В Ангулеме большая гостиная префектуры выходила на учебный плац, туда же, куда и подъезды ресторана «Прогресс», мэрии и окна домов высшей знати. На плацу сходились четыре широкие дороги на Пуатье, Перигё, Ла-Рошель и Бордо, но делали круг, не пересекая площади, ибо она предназначалась для прогулок и развлечений. Площадь была обсажена великолепными платанами, а в их тени симметрично располагались плетеные скамейки. Дети здесь галдели тише, горожане замедляли шаг, а посреди площади возвышался один из лучших музыкальных павильонов в этих краях, а может, и во всей Франции.

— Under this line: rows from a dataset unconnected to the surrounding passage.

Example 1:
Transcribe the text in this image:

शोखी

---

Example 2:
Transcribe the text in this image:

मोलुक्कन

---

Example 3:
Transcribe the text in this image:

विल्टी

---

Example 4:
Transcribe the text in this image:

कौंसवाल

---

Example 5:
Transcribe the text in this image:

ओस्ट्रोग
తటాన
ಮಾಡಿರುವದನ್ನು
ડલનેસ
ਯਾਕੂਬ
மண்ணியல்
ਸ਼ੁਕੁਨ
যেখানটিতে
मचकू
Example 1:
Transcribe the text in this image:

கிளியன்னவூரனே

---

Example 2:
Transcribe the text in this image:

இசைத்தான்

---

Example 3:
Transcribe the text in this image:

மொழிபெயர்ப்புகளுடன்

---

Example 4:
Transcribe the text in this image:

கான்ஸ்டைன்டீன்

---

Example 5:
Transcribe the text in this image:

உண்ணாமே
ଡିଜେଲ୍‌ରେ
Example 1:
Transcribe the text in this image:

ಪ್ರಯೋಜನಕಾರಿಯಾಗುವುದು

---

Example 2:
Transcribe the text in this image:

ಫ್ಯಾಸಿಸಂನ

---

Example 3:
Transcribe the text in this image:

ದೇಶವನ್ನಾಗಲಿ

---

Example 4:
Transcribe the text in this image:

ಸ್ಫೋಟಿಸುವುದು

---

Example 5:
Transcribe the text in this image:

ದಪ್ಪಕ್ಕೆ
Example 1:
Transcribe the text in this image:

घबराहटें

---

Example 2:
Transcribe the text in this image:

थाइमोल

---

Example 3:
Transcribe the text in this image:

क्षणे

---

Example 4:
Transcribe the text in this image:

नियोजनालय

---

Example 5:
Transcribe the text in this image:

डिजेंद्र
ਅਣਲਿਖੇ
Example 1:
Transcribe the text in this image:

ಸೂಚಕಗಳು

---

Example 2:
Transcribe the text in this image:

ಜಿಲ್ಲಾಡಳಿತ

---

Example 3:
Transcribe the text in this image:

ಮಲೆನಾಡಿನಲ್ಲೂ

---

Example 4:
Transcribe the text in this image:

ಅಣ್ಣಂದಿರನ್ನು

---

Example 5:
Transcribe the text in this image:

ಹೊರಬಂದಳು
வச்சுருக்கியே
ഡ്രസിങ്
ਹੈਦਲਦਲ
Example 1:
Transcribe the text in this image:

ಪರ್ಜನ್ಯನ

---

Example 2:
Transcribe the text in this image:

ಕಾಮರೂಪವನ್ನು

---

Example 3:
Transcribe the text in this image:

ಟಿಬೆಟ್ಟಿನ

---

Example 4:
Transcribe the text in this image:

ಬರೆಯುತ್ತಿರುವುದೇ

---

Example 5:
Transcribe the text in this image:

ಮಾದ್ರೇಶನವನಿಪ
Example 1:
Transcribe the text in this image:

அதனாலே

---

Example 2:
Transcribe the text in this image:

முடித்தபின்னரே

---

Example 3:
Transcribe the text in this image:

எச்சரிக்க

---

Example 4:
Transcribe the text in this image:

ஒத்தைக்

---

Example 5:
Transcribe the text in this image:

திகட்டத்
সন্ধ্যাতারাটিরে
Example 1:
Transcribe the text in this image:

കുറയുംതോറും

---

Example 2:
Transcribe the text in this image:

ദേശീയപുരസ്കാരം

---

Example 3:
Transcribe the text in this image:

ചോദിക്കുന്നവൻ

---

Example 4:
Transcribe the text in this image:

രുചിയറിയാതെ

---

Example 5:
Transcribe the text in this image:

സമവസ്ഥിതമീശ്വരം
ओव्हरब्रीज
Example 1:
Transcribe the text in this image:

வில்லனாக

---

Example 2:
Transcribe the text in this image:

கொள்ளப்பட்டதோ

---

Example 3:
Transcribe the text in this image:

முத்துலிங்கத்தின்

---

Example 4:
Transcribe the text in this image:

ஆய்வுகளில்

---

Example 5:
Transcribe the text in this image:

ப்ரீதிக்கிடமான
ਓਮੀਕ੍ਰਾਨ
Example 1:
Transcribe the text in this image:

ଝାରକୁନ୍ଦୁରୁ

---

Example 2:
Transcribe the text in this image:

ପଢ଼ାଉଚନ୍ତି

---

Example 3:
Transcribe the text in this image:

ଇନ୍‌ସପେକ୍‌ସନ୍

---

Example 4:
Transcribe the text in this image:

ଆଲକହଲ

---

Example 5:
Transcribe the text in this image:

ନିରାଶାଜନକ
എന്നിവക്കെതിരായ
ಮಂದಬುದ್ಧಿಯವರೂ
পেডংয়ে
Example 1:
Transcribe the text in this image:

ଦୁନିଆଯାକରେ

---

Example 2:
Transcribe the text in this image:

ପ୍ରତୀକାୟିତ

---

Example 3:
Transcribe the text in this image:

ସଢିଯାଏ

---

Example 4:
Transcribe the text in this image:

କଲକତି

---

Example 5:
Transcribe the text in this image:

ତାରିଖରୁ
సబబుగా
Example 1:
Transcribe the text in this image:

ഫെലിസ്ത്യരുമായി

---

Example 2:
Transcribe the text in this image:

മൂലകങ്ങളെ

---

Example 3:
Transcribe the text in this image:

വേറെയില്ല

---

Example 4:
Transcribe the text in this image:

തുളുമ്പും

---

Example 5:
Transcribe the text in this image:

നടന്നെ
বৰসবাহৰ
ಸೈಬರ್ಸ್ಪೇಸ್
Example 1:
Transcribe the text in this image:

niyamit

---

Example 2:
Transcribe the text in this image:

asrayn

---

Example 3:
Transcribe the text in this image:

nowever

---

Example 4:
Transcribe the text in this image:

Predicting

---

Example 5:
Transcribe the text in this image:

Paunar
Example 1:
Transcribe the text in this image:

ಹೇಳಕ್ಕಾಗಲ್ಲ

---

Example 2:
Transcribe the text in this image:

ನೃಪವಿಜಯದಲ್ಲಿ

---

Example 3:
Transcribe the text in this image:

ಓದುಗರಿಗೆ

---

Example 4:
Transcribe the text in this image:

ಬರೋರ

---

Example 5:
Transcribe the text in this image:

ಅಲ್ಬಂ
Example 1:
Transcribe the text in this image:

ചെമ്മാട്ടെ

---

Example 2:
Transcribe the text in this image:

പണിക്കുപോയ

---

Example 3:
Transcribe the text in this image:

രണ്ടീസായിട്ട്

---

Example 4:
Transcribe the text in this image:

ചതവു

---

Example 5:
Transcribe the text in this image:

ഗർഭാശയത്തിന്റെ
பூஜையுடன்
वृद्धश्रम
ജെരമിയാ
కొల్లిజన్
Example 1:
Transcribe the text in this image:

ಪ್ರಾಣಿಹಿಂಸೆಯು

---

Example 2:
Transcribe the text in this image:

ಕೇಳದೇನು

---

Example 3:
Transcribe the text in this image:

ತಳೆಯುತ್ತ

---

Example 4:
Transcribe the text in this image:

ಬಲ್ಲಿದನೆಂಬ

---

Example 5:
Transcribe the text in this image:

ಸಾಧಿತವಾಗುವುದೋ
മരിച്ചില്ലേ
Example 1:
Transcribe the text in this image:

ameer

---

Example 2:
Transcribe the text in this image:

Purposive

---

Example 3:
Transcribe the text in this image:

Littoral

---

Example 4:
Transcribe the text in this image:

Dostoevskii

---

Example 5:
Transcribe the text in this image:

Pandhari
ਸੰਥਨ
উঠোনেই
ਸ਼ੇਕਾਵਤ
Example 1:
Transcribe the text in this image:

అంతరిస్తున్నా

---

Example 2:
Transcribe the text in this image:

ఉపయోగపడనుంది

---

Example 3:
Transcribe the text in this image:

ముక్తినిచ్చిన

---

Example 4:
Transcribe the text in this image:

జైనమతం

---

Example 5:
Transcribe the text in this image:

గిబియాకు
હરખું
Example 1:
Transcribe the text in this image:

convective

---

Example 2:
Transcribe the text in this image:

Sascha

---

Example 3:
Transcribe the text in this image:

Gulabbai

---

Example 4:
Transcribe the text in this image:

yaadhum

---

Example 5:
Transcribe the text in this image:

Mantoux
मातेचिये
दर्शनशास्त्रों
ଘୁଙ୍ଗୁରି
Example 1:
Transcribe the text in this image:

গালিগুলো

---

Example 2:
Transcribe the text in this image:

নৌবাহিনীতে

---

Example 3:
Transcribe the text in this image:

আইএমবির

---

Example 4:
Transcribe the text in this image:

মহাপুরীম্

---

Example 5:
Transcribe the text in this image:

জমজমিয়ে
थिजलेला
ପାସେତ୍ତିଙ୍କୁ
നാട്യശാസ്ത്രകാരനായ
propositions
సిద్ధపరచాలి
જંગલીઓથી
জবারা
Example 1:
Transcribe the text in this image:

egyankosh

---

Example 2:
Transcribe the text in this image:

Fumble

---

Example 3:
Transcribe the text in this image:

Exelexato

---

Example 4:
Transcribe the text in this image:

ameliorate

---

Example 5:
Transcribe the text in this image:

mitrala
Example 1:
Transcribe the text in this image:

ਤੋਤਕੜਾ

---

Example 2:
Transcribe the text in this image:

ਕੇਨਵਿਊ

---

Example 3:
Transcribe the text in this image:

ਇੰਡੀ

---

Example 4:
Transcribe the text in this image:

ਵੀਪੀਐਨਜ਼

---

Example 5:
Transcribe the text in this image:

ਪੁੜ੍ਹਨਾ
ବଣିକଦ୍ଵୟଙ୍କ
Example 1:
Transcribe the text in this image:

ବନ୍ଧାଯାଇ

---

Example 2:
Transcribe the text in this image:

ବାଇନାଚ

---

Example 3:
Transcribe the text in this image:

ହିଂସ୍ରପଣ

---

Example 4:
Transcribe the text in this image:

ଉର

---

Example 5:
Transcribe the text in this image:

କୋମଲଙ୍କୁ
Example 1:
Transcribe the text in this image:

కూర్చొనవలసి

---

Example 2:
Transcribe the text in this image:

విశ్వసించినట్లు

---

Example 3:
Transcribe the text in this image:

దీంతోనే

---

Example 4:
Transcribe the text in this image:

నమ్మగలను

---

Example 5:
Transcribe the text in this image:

Его крыша, крытая выцветшими от непогоды красными кожаными пластинами, покоилась на тонких, но прочных железных колоннах, украшенных бронзовыми виноградными ветвями. Мраморная площадка в середине была выбита тысячами лакированных туфель. К эстраде поднимались три лестницы, три другие вели к пюпитру дирижера «Ангулемской гармонии», оркестра, который местные жители называли «фанфарой», а иностранцы «Орфеоном». Если не вспоминать об оркестре Королевского оперного театра, как ехидно заявляла Артемиза д’Обек, то музыка вполне приемлема, хотя для взыскательного уха и кажется слишком легкой. В тот день, когда мы с Флорой вернулись с веселой рыбалки, которая показалась тем более очаровательной, что мы опоздали к Артемизе, «Ангулемская гармония» играла вальс Россини. Собственно говоря, это была тема Россини, переделанная под вальс для слушателей провинции Коньяк.